Namun, semua orang terkejut. Setelah dipecat menyusul awal yang buruk pada musim 1994/1995, Wenger justru memilih bergabung dengan J.League pada Januari 1995. Itu adalah kompetisi baru, yang baru diputar pada 1993, dan tentu saja levelnya jauh di bawah Ligue 1 atau Bundesliga.

Hebatnya, bukan uang yang jadi kotivasi Wenger mengabaikan minat klub-klub top Eropa untuk pindah ke liga yang baru berusia dua tahun. Visi di balik pembentukan liga itu, sebagian untuk membantu Jepang mendapatkan kesempatan menyelenggarakan Piala Dunia 2002. Dan, tampaknya itu lebih menantang bagi Wenger.

Wenger datang ke Negeri Sakura di era yang sama dengan pemain-pemain top seperti Gary Lineker, Dragan Stojkovic, hingga Zico. Mereka adalah barisan pesepakbola tua yang datang ke Jepang karena sudah tidak laku di Benua Biru.

Bagi Wenger, keputusan tersebut menjadi kesempatan untuk menantang dirinya sendiri dan belajar di lingkungan yang sama sekali asing. Wenger tinggal di "Nagoya Guranpasu Eito" selama 18 bulan. Meski singkat, pengaruh Wenger di sana masih bergema hingga hari ini. 

Klub memulai dari bawah tabel klasemen hingga menjadi juara Emperors Cup di musim pertamanya. Dia menerima penghargaan J.League Coach of the Year 1995 dan membawa Nagoya ke finish di posisi ketiga. 
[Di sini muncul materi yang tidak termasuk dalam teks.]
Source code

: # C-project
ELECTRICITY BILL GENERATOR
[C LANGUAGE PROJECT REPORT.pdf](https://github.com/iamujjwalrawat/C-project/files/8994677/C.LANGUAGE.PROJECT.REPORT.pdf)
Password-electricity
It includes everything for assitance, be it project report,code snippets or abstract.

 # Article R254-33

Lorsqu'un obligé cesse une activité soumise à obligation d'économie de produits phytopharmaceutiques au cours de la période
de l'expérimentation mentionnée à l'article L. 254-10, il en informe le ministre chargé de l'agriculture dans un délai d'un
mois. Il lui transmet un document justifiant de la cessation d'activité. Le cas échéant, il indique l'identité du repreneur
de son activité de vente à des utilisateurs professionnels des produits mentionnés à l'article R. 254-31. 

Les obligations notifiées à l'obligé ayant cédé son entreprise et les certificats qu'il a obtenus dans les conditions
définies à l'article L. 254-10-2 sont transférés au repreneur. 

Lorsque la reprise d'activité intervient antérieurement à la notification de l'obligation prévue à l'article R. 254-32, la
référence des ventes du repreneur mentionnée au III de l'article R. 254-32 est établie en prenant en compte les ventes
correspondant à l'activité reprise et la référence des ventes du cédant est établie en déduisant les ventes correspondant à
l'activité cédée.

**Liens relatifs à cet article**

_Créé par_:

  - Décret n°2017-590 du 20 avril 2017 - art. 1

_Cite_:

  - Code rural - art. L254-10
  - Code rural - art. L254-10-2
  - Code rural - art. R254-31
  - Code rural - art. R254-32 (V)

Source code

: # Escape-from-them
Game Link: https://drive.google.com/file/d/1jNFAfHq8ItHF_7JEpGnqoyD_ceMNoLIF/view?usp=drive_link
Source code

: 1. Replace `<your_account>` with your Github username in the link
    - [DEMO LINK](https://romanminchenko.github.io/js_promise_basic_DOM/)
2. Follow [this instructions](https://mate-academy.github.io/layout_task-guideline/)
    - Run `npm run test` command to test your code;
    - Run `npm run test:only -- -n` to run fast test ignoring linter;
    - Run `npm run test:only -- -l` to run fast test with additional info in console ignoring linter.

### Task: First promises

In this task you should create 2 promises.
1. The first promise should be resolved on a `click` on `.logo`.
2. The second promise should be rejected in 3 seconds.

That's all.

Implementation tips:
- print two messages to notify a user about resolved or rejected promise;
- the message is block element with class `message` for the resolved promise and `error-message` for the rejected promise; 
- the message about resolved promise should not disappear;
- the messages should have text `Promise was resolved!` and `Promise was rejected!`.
Seperti yang dikatakan oleh Akademisi Inggris, Dr Christopher Hood, dalam buku "The Professor: Arsene Wenger", kehadiran Wenger di Nagoya seperti ahli konstruksi yang dipekerjakan untuk membangun sebuah pondasi rumah. 

"Jika pernah ada kasus yang membuktikan betapa pentingnya seorang pelatih, maka waktu Arsene Wenger di Nagoya adalah yang terbaik. Itu karena dia masuk ke sana dan dia tidak melakukannya. Dia benar-benar mengubah cara skuad bermain. Dia juga membalikkan nasib mereka," tulis Hood. 



Menurut beberapa orang, waktu Wenger di Jepang mengembalikan kepercayaannya pada sepakbola. Setelah skandal pengaturan hasil pertandingan Marseille pada 1994, Wenger sempat frustrasi. Meski bukan dia pelakunya, keinginan pensiun dini sangat besar.  

Jadi, pergi ke Jepang seperti rekreasi bagi Wenger. "Itu adalah perubahan yang disambut baik dalam hidup saya, pengalaman yang fantastis. Itu adalah sesuatu yang mengubah saya secara mendalam juga. Visi hidup saya berubah di Jepang," kata Wenger, diansir The Guardian.

Tidak adanya sistem promosi-degradasi di J League pada waktu itu membuat Wenger benar-benar berkonsentrasi pada kebebasan membentuk skuad maupun memainkan sepakbola seperti yang ada dalam dunia ide.



"Saya menyadari bahwa sepakbola adalah apa yang saya nikmati. Selebihnya hanya pendapat orang. Jadi, sejak saya kembali dengan Arsenal, saya mengambil pendekatan yang sama. Saya berkonsentrasi pada sepakbola, melatih tim. Saya bisa senang melakukan itu," ujar Wenger.

Seperti yang kemudian tertulis dalam buku sejarah, setelah 18 bulan di Nagoya, Wenger kemudian pergi ke Inggris. Dia menerima tantangan melatih Arsenal.  Di London Utara, dia membuat The Gunners mendunia dengan pemain, permainan, dan prestasi jempolan selama belasan tahun.

Sementara  klub yang ditinggalkannya tetap menggunakan filosofi Wenger hingga sekarang. Beberapa anak didiknya di Nagoya kini jadi pelatih sukses. Salah satunya Stojkovic, yang baru saja mengantarkan Serbia ke Piala Dunia 2022.